--- THE PROBLEM ---
Repeat the line that contains "Hollys Store" exactly, along with each following line up to and including the last line of the entries.

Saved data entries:

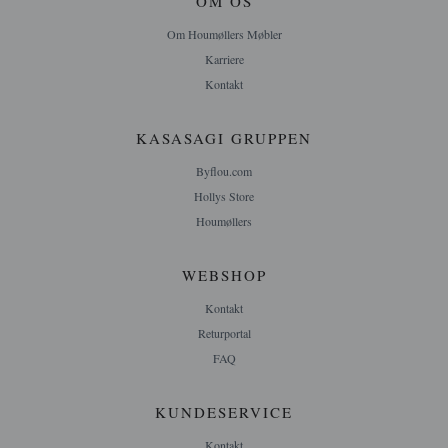
OM OS
Om Houmøllers Møbler
Karriere
Kontakt
KASASAGI GRUPPEN
Byflou.com
Hollys Store
Houmøllers
WEBSHOP
Kontakt
Returportal
FAQ
KUNDESERVICE
Kontakt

--- OUTPUT BELOW ---
Hollys Store
Houmøllers
WEBSHOP
Kontakt
Returportal
FAQ
KUNDESERVICE
Kontakt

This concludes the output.